WHAT YOU WILL DO: Although the data below contains pictures, please reproduce only its words, exactly.

COLLECTED MATERIAL:
____

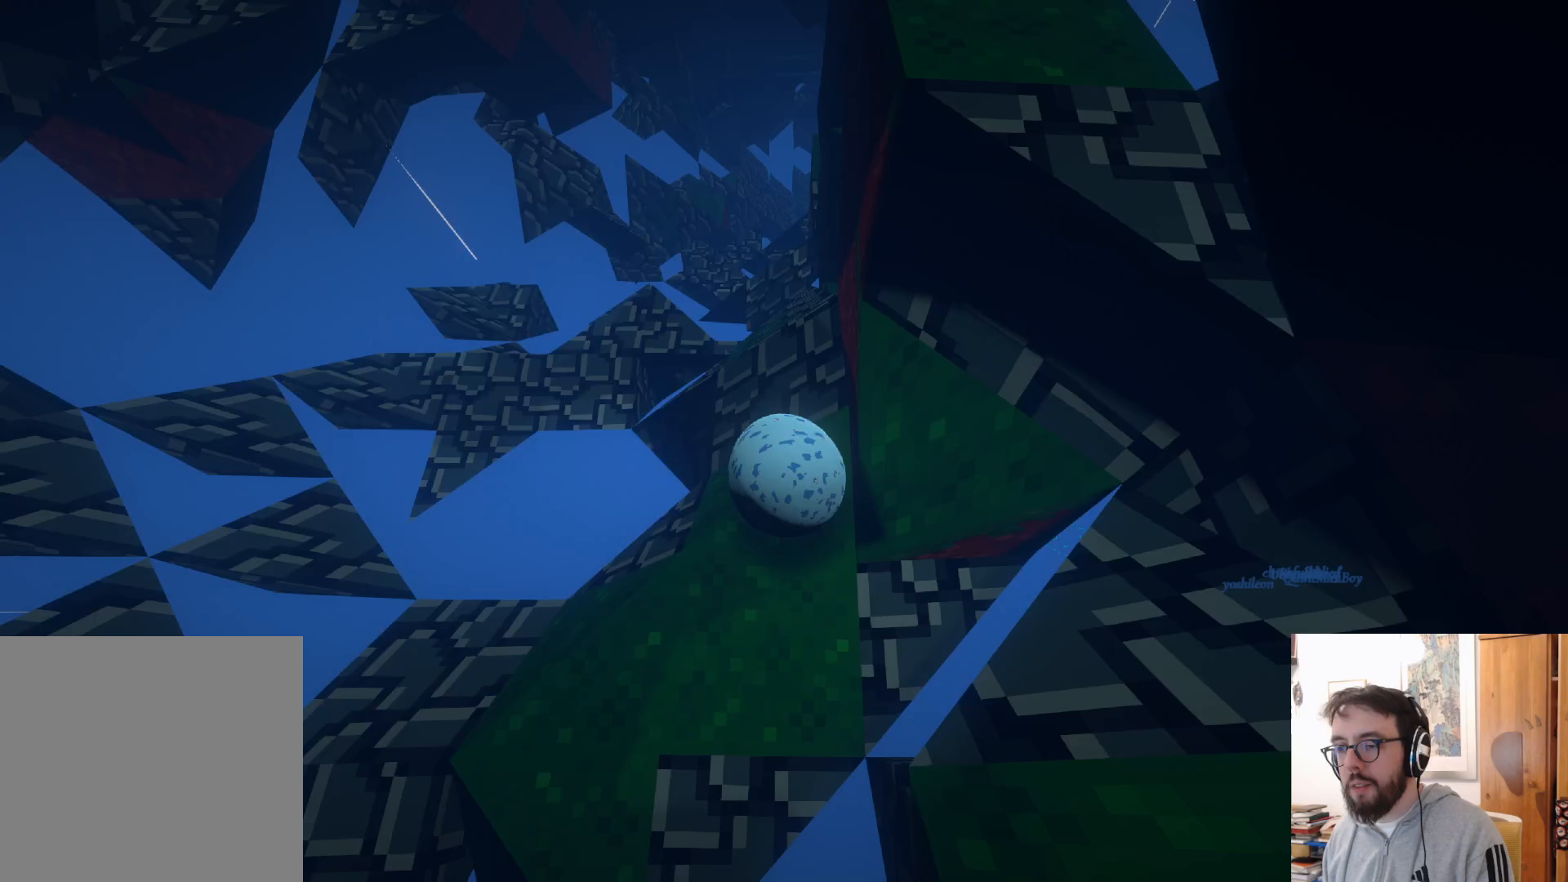
{"buttons": [], "left_stick": "left", "right_stick": "center", "events": [[183, "left_stick", "up"], [333, "left_stick", "up-left"], [433, "left_stick", "left"]]}
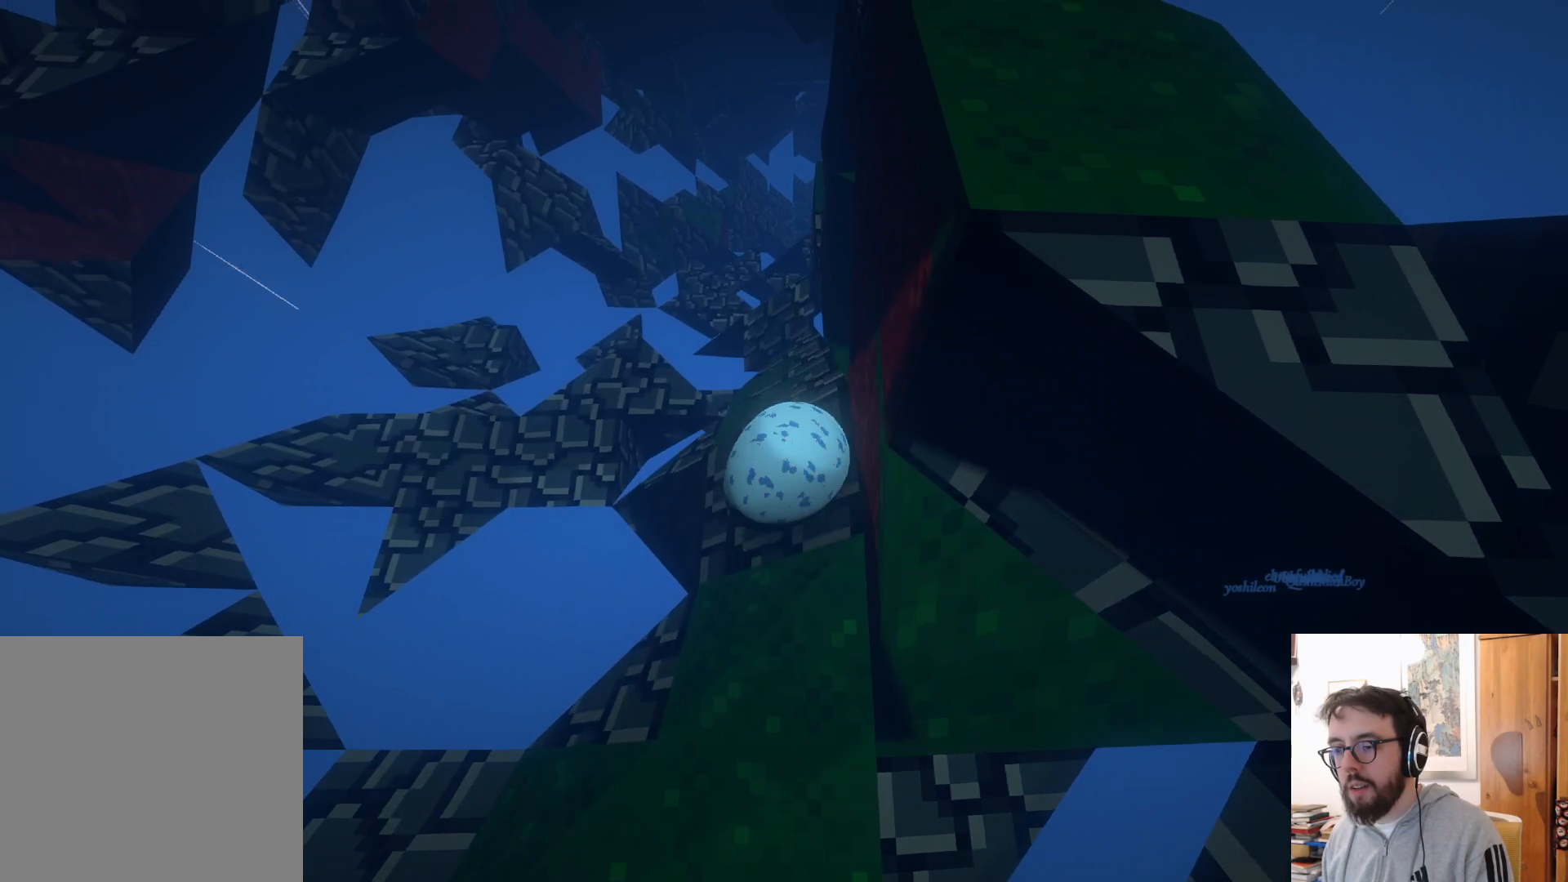
{"buttons": [], "left_stick": "down", "right_stick": "center", "events": [[350, "left_stick", "down"]]}
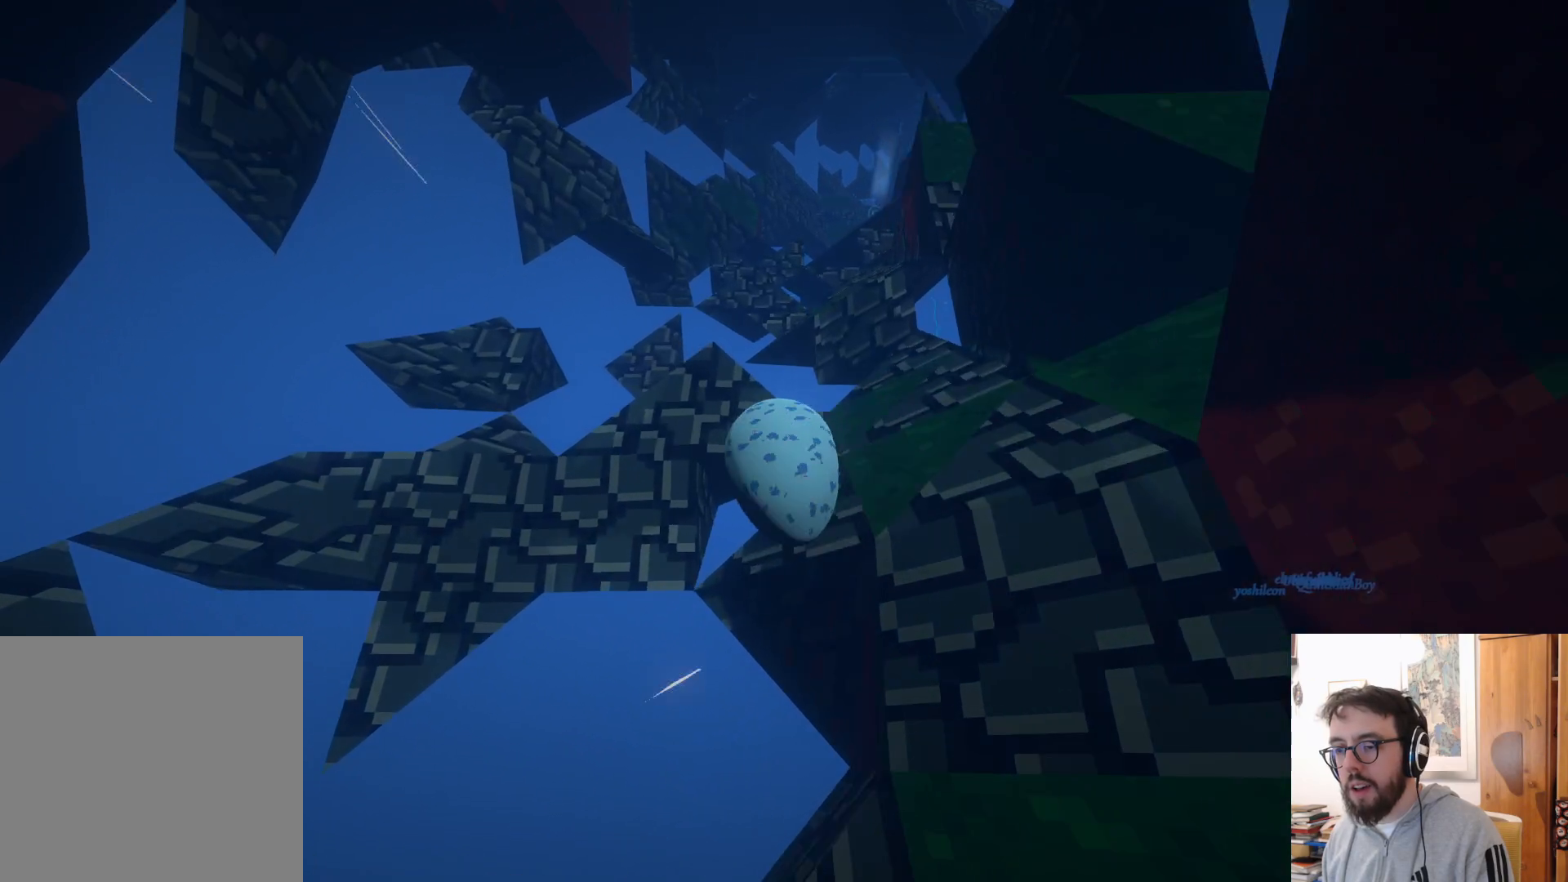
{"buttons": [], "left_stick": "up-right", "right_stick": "center", "events": [[117, "left_stick", "right"], [433, "left_stick", "up-right"]]}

____

PROBLEM SOLUTION:
{"buttons": [], "left_stick": "left", "right_stick": "center", "events": [[183, "left_stick", "up"], [333, "left_stick", "up-left"], [433, "left_stick", "left"]]}
{"buttons": [], "left_stick": "down", "right_stick": "center", "events": [[350, "left_stick", "down"]]}
{"buttons": [], "left_stick": "up-right", "right_stick": "center", "events": [[117, "left_stick", "right"], [433, "left_stick", "up-right"]]}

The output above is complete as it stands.